Then he asked me, “What good thing was it which a man eats, and which he constantly fastens his eyes upon while he eats, and after eating, throws a half away?” I thought and considered, but I never knew what it was until he told me that it was a roasted ear of Indian corn.

That old man was a very wise one, and among some of his sayings was that “When people dream much, the old moon must be dying.”

He also said that “When the old moon is dying, the hunter need never leave home to seek game, because it is well known that he would meet nothing.”

And he further added, that at that time the potter need not try to bake any pots, because the clay would be sure to be rotten.
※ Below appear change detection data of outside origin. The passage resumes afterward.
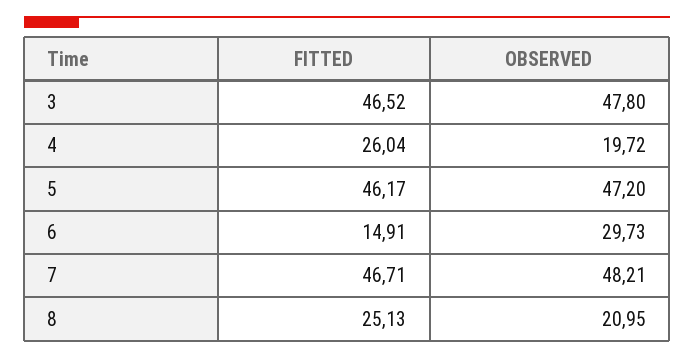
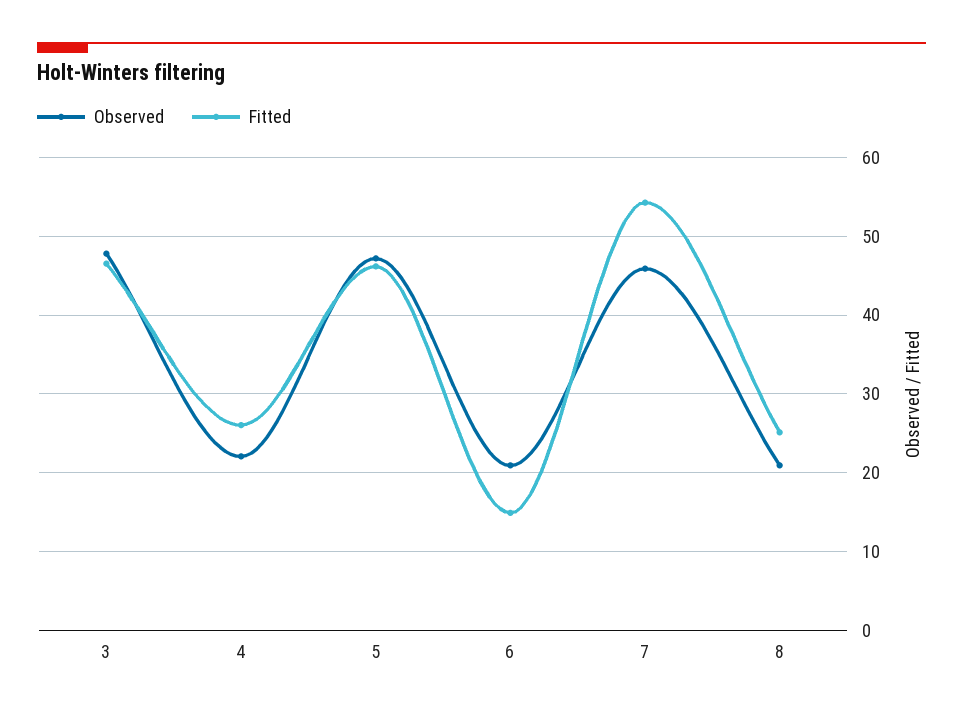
OBSERVED, 4: 19.72 -> 22
OBSERVED, 6: 29.73 -> 21
FITTED, 7: 46.71 -> 54
OBSERVED, 7: 48.21 -> 46

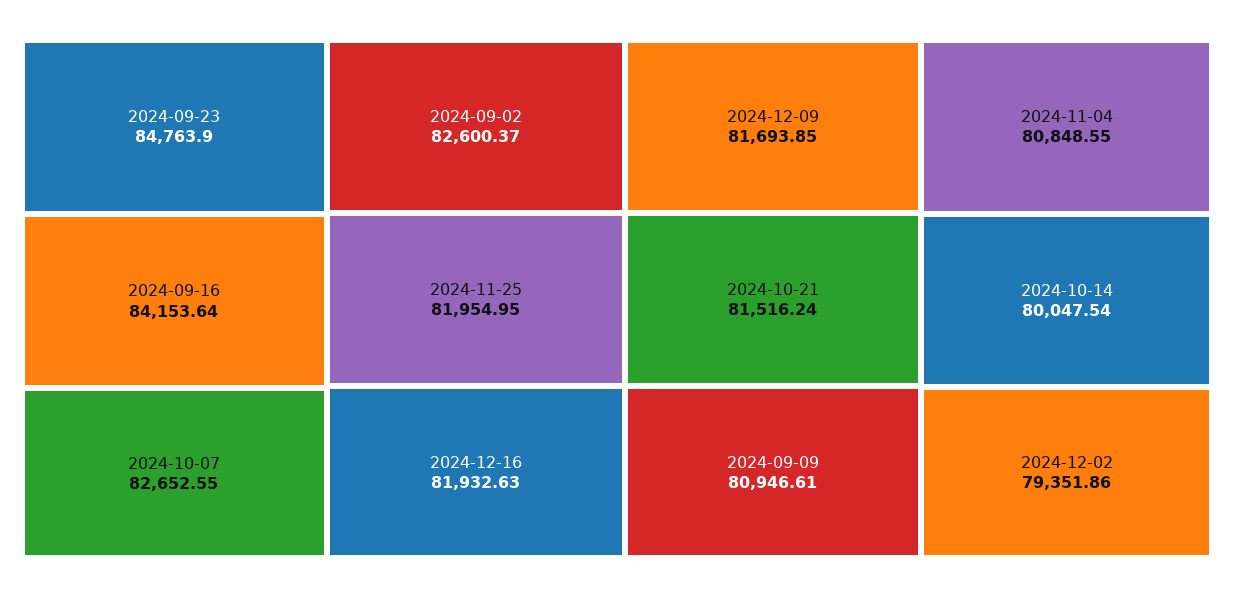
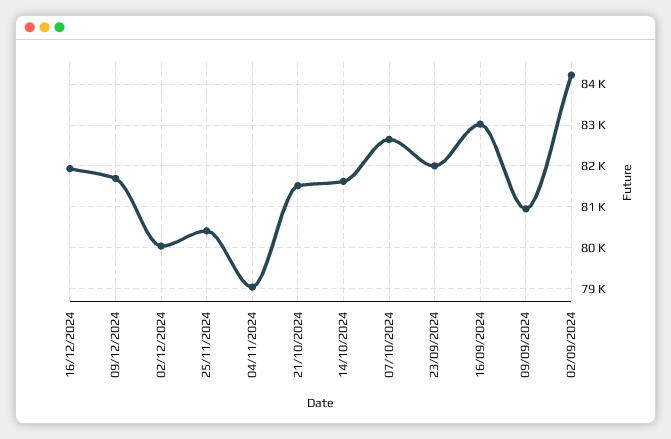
2024-09-23: 84763.9 -> 82000
2024-09-16: 84153.64 -> 83000
2024-09-02: 82600.37 -> 84200
2024-11-25: 81954.95 -> 80400
2024-11-04: 80848.55 -> 79000
2024-10-14: 80047.54 -> 81600
2024-12-02: 79351.86 -> 80000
Some other things which he said made me think a little of their meaning.

He said, “When people have provisions in their huts, they do not say, Let us go into another man’s house and rob him.”

He also said, “When you see a crook-back, you do not ask him to stand straight, nor an old man to join the dance, nor the man who is in pain, to laugh.”

And what he said about the traveller is very true. The man who clings to his own hearth does not tickle our ears, like him who sees many lands, and hears new stories.

The next day I stopped at a village near the little lake of Kitesa’s called Mtukura. The chief in charge loved talking so much, that he soon made me as well acquainted with the affairs of his family as though he courted my sister. His people are accustomed to eat frogs and rats, and from the noise in the reeds, and the rustling and squealings in the roof of the hut I slept in, I think there is little fear of famine in that village. Nor are they averse, they tell me, to iguanas and those vile feeders, the hyenas.

It is a common belief in the country that it was Naraki, a wife of Uni, a sultan of Unyoro, who made that lake. While passing through, she was very thirsty, and cried out to her Muzimu (spirit), the Muzimu which attends the kings of Unyoro, and which is most potent. And all at once there was a hissing flight of firestones (meteorites) in the air, and immediately after, there was a fall of a monstrously large one, which struck the ground close to her, and made a great hole, out of which the water spurted and continued leaping up until a lake was formed, and buried the fountain out of sight, and the rising waters formed a river, which has run north from the lake ever since into the Kafu.